This is my third question following the previous post.
Prove that \begin{equation} \int_0^\infty x^{-\large\frac{3}{2}}e^{-\large\frac{(x-1)^2}{x}}dx=\int_0^\infty x^{-\large\frac{1}{2}}e^{-\large\frac{(x-1)^2}{x}}dx=\frac{2}{3}\int_0^\infty x^{\large\frac{1}{2}}e^{-\large\frac{(x-1)^2}{x}}dx \end{equation}
I am really having trouble to prove it. Please help me to compute the integrals. Every answer would be greatly appreciated.

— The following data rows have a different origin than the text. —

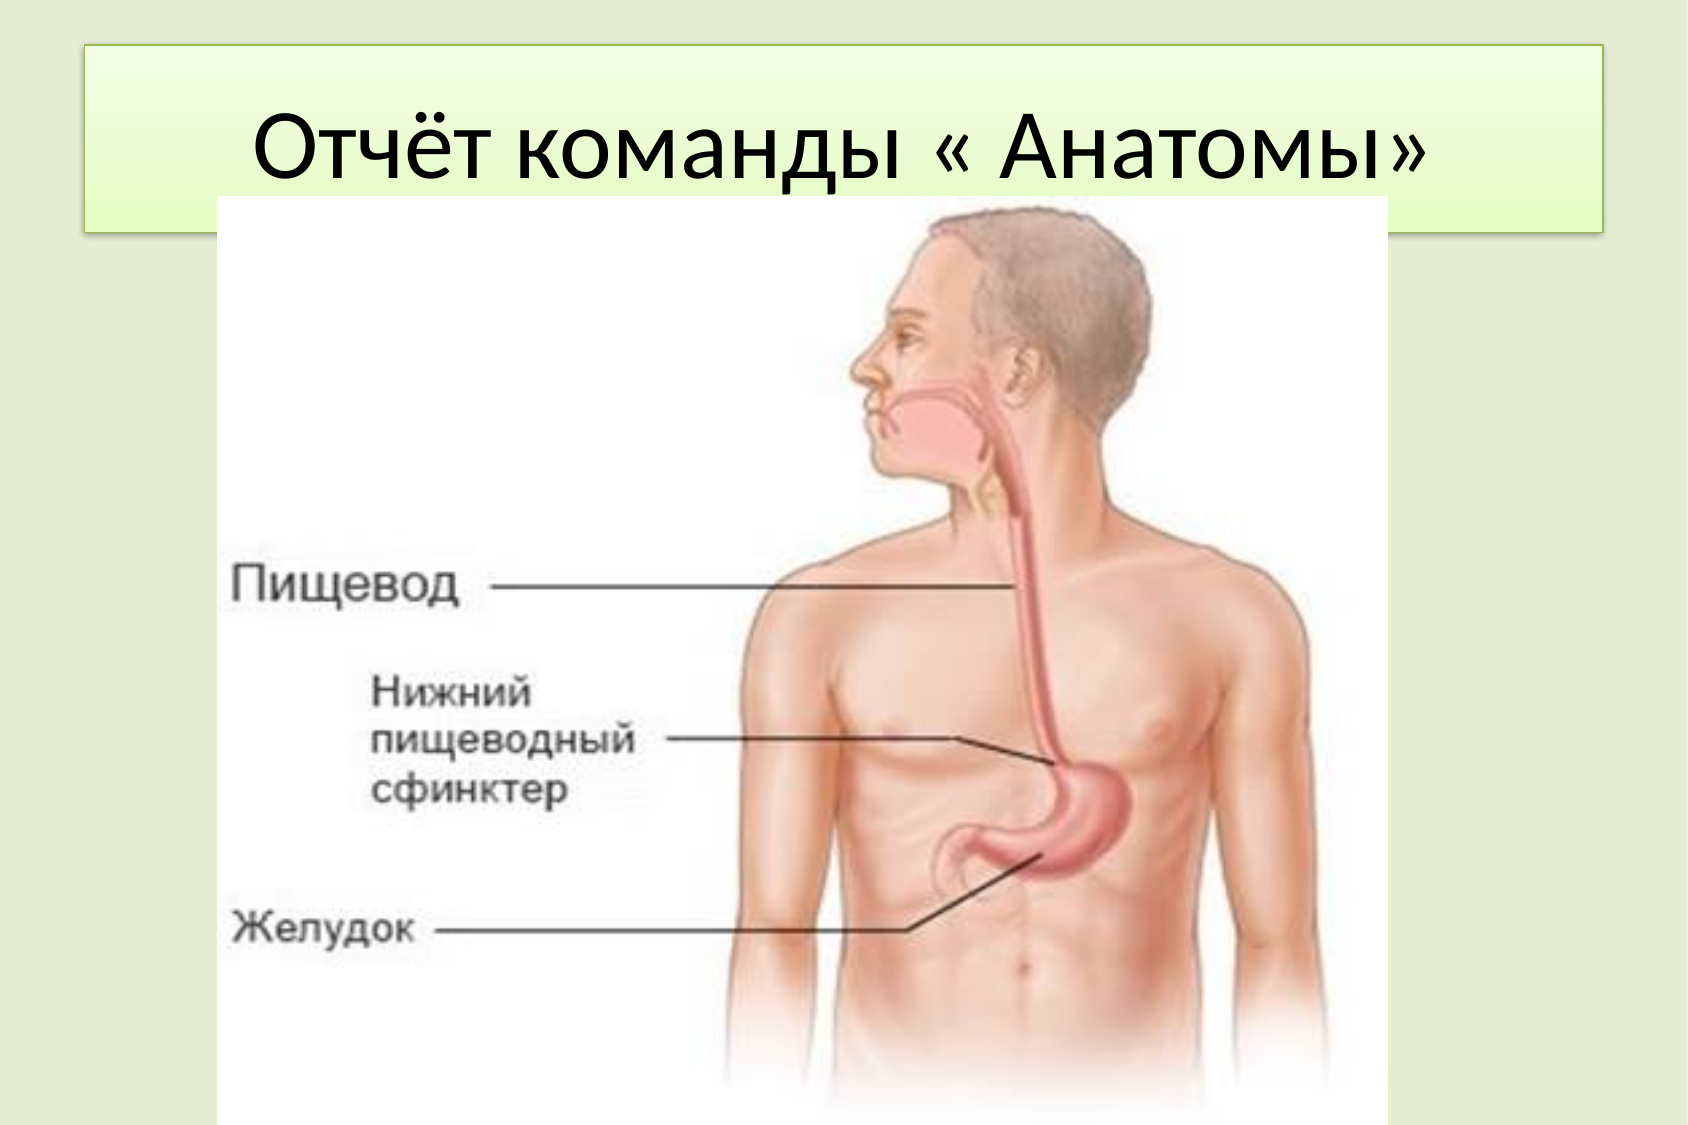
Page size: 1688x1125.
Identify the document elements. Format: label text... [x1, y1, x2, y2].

picture [217, 195, 1388, 1125]
title Отчёт команды « Анатомы» [84, 44, 1604, 233]
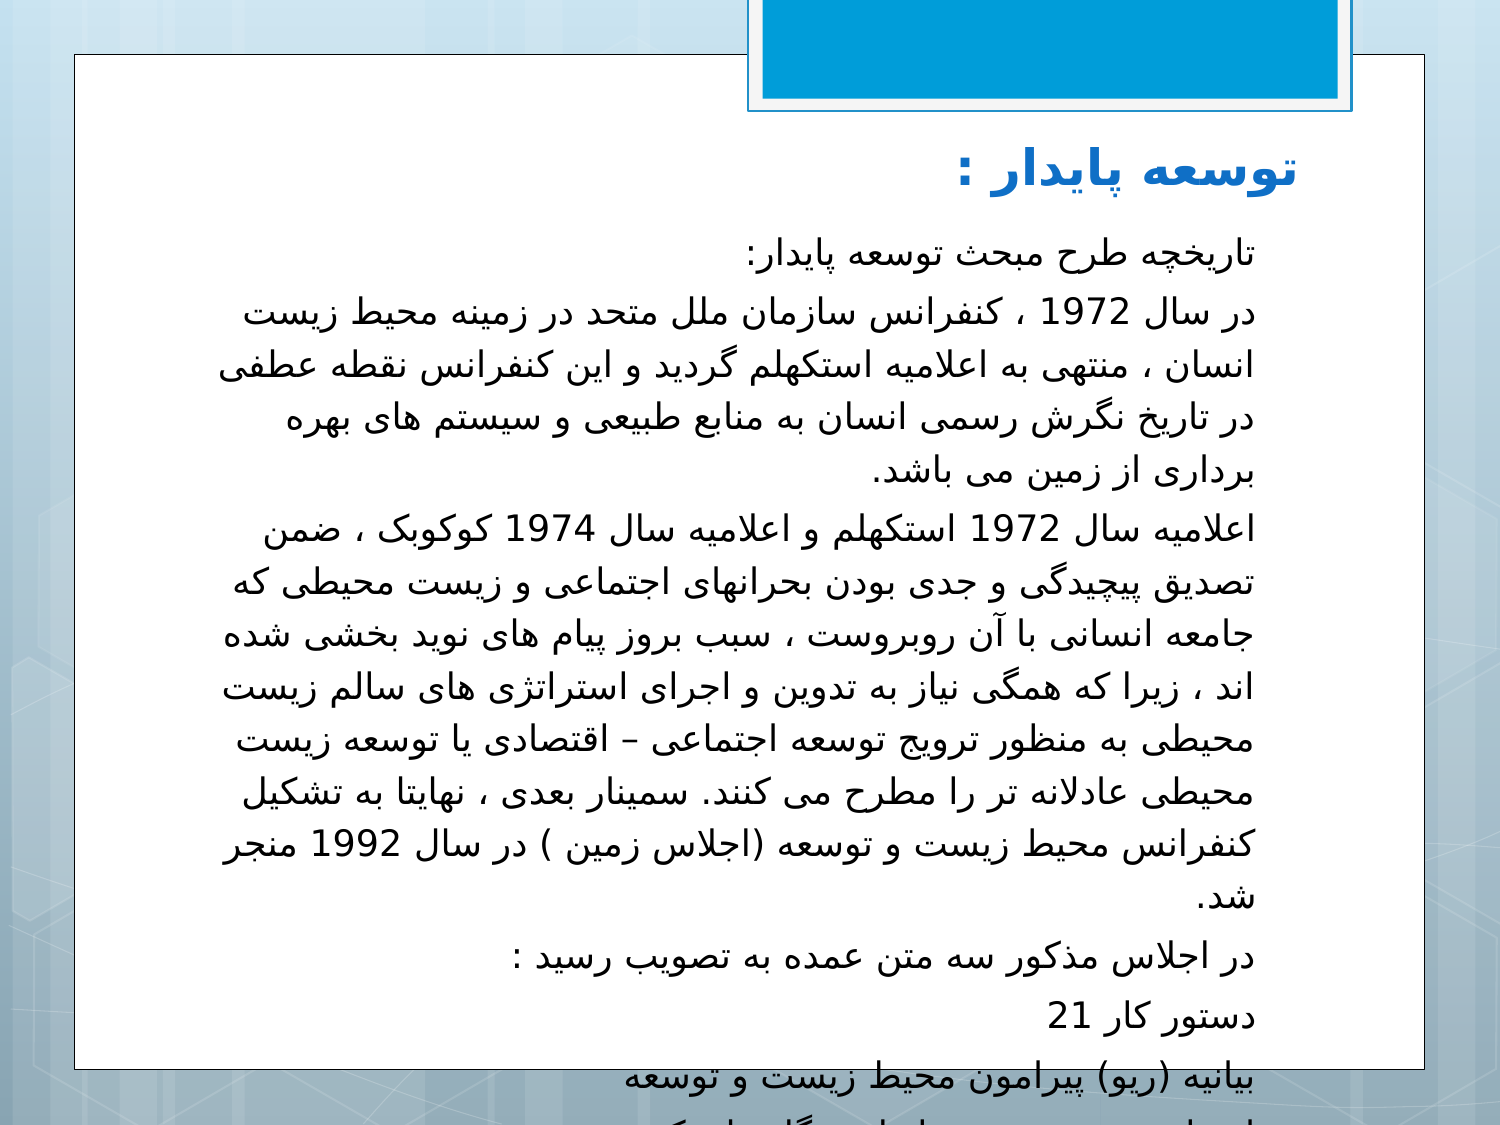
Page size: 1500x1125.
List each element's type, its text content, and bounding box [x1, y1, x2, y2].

title توسعه پایدار : [174, 125, 1328, 263]
list تاریخچه طرح مبحث توسعه پایدار: در سال 1972 ، کنفرانس سازمان ملل متحد در زمینه محیط زیست انسان ، منتهی به اعلامیه استکهلم گردید و این کنفرانس نقطه عطفی در تاریخ نگرش رسمی انسان به منابع طبیعی و سیستم های بهره برداری از زمین می باشد. اعلامیه سال 1972 استکهلم و اعلامیه سال 1974 کوکوبک ، ضمن تصدیق پیچیدگی و جدی بودن بحرانهای اجتماعی و زیست محیطی که جامعه انسانی با آن روبروست ، سبب بروز پیام های نوید بخشی شده اند ، زیرا که همگی نیاز به تدوین و اجرای استراتژی های سالم زیست محیطی به منظور ترویج توسعه اجتماعی – اقتصادی یا توسعه زیست محیطی عادلانه تر را مطرح می کنند. سمینار بعدی ، نهایتا به تشکیل کنفرانس محیط زیست و توسعه (اجلاس زمین ) در سال 1992 منجر شد. در اجلاس مذکور سه متن عمده به تصویب رسید : دستور کار 21 بیانیه (ریو) پیرامون محیط زیست و توسعه اصول عمده مدیریت پایدار جنگل های کره زمین . [171, 212, 1283, 1025]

Thank you.
Examining the original integral, use the substitution $u=x^{-1}$ so that $$\frac{du}{dx}=-x^{-2}\Rightarrow dx=-(u^{-2})du$$ and $u\rightarrow 0$ when $x\rightarrow\infty$, $u\rightarrow \infty$ when $x\rightarrow0$
Therefore $$\int_0^\infty x^{-\large\frac{3}{2}}e^{-\large\frac{(x-1)^2}{x}}dx=-\int_{\infty}^0u^{\frac{3}{2}}e^{-\frac{(1-u)^2}{u}}(u^{-2})du\\=\int_{0}^{\infty}u^{-\frac{1}{2}}e^{-\frac{(1-u)^2}{u}}du\\=\int_{0}^{\infty}u^{-\frac{1}{2}}e^{-\frac{(u-1)^2}{u}}du$$
If we replace the variable $u$ by $x$ (which is equivalent to the trivial substitution $x=u$) we will end up with the desired result:- $$\int_0^\infty x^{-\large\frac{3}{2}}e^{-\large\frac{(x-1)^2}{x}}dx=\int_0^\infty x^{-\large\frac{1}{2}}e^{-\large\frac{(x-1)^2}{x}}dx$$
Next we apply integration by parts to the integral in the RHS of the above equation, by setting $dv=x^{-\frac{1}{2}}$ and $u=e^{-\frac{(x-1)^2}{x}}$ so that $v=2x^{\frac{1}{2}}$ and $du=e^{-\frac{(x-1)^2}{x}}\left(\frac{1}{x^2}-1\right)$ and recalling that $$\int_0^{\infty}(u)(dv)dx=[uv]_0^\infty-\int_0^{\infty}v(du)dx$$ leading to $$\int_0^\infty x^{-\large\frac{1}{2}}e^{-\large\frac{(x-1)^2}{x}}dx=\left[2x^{\frac{1}{2}}e^{-\frac{(x-1)^2}{x}}\right]_0^{\infty}-2\int_0^{\infty}x^{\frac{1}{2}}e^{-\frac{(x-1)^2}{x}}\left(\frac{1}{x^2}-1\right)dx\\=0-2\int_0^{\infty}x^{-\frac{3}{2}}e^{-\frac{(x-1)^2}{x}}dx+2\int_0^{\infty}x^{\frac{1}{2}}e^{-\frac{(x-1)^2}{x}}dx\\=-2\int_0^{\infty}x^{-\frac{1}{2}}e^{-\frac{(x-1)^2}{x}}dx+2\int_0^{\infty}x^{\frac{1}{2}}e^{-\frac{(x-1)^2}{x}}dx \\\Rightarrow 3\int_0^{\infty}x^{-\frac{1}{2}}e^{-\frac{(x-1)^2}{x}}dx=2\int_0^{\infty}x^{\frac{1}{2}}e^{-\frac{(x-1)^2}{x}}dx\\\Rightarrow \int_0^{\infty}x^{-\frac{1}{2}}e^{-\frac{(x-1)^2}{x}}dx=\frac{2}{3}\int_0^{\infty}x^{\frac{1}{2}}e^{-\frac{(x-1)^2}{x}}dx$$
Let $I_n$ denote the integral we wish to evaluate. Making use of the equality of the integrals in the first part of the question, we have $$2I_n=\int_0^\infty x^{-\large\frac{1}{2}}e^{-\large\frac{(x-1)^2}{x}}dx+\int_0^\infty x^{-\large\frac{3}{2}}e^{-\large\frac{(x-1)^2}{x}}dx$$ Using the substitution $u=x^{\frac{1}{2}}$ we have $\frac{du}{dx}=\frac{1}{2}x^{-\frac{1}{2}}$ , resulting in $$2I_n=2\int_0^\infty e^{-\large\left(u-\frac{1}{u}\right)^2}du+2\int_0^\infty\frac{1}{u^2} e^{-\large\left(u-\frac{1}{u}\right)^2}du \\\Rightarrow I_n=\int_0^\infty \left(1+\frac{1}{u^2}\right) e^{-\large\left(u-\frac{1}{u}\right)^2}du$$ If we use the substitution $s=u-\frac{1}{u}$ , we have $ds=du\left(1+\frac{1}{u^2}\right)$ so that the integral reduces to a Gaussian integral (note the change in limits, as $s\rightarrow-\infty$ when $u\rightarrow 0$ and $s\rightarrow\infty$ when $u\rightarrow \infty$):- $$I_n=\int_{-\infty}^\infty e^{-s^2}ds=\sqrt{\pi}$$